Collected data:
- - - - - - -

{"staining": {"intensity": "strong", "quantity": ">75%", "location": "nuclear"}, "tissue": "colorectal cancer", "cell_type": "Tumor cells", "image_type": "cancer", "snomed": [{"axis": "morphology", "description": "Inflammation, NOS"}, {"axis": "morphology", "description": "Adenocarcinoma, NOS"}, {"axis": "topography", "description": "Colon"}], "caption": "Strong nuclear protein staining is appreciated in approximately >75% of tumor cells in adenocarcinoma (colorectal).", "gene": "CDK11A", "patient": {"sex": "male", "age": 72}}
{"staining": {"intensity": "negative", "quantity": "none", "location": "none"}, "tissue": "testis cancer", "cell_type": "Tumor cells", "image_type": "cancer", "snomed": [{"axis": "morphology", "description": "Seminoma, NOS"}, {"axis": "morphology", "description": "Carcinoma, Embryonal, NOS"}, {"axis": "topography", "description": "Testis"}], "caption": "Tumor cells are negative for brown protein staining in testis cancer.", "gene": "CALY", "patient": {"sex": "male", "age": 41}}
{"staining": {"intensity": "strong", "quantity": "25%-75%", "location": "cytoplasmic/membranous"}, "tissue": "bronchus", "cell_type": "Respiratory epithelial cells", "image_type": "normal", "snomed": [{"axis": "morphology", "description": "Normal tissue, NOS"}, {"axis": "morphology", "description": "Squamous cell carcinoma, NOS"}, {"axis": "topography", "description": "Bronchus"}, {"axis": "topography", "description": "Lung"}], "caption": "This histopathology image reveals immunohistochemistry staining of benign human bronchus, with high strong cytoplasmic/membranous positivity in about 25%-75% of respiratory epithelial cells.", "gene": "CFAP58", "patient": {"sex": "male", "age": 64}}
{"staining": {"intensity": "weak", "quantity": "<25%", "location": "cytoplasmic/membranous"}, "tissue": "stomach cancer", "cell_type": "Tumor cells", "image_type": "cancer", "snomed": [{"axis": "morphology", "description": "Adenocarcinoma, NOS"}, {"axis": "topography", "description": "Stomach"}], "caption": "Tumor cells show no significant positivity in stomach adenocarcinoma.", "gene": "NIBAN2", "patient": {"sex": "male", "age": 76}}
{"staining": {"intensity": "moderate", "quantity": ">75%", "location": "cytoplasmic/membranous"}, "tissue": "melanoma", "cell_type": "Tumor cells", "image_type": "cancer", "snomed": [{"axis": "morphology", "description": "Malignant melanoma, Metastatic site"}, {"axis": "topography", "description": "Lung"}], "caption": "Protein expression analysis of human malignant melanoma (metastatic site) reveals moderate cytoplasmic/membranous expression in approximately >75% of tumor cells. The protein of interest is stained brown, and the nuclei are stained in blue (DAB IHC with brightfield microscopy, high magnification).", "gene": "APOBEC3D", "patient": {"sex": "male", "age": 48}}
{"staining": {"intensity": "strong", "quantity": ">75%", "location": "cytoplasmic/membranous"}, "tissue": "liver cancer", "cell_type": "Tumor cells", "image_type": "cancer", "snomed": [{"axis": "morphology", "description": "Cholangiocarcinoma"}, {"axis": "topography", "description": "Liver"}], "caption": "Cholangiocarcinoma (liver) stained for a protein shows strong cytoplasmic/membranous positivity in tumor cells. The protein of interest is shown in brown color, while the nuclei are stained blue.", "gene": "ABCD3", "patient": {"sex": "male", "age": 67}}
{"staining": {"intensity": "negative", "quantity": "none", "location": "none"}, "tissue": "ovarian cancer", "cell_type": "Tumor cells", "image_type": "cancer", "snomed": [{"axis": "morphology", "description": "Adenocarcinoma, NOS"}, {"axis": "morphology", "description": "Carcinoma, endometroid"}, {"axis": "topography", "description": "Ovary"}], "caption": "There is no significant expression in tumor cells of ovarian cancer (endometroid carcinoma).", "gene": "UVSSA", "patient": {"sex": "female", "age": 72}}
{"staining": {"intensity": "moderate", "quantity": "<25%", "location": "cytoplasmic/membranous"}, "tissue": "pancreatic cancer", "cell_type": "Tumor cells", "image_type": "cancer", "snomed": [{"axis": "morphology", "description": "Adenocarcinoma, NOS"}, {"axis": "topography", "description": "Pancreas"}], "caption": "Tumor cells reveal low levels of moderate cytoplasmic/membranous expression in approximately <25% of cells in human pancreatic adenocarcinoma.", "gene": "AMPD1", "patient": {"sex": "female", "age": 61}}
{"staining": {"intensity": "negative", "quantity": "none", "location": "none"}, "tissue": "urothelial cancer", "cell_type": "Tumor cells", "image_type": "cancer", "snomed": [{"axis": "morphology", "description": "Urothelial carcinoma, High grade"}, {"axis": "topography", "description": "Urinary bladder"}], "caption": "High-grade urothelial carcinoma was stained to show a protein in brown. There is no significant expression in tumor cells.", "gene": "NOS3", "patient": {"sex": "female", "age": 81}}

- - - - - - -

_The task_:
What is needed is each line of the entries that contains the word "blue".

_Expected output_:
{"staining": {"intensity": "moderate", "quantity": ">75%", "location": "cytoplasmic/membranous"}, "tissue": "melanoma", "cell_type": "Tumor cells", "image_type": "cancer", "snomed": [{"axis": "morphology", "description": "Malignant melanoma, Metastatic site"}, {"axis": "topography", "description": "Lung"}], "caption": "Protein expression analysis of human malignant melanoma (metastatic site) reveals moderate cytoplasmic/membranous expression in approximately >75% of tumor cells. The protein of interest is stained brown, and the nuclei are stained in blue (DAB IHC with brightfield microscopy, high magnification).", "gene": "APOBEC3D", "patient": {"sex": "male", "age": 48}}
{"staining": {"intensity": "strong", "quantity": ">75%", "location": "cytoplasmic/membranous"}, "tissue": "liver cancer", "cell_type": "Tumor cells", "image_type": "cancer", "snomed": [{"axis": "morphology", "description": "Cholangiocarcinoma"}, {"axis": "topography", "description": "Liver"}], "caption": "Cholangiocarcinoma (liver) stained for a protein shows strong cytoplasmic/membranous positivity in tumor cells. The protein of interest is shown in brown color, while the nuclei are stained blue.", "gene": "ABCD3", "patient": {"sex": "male", "age": 67}}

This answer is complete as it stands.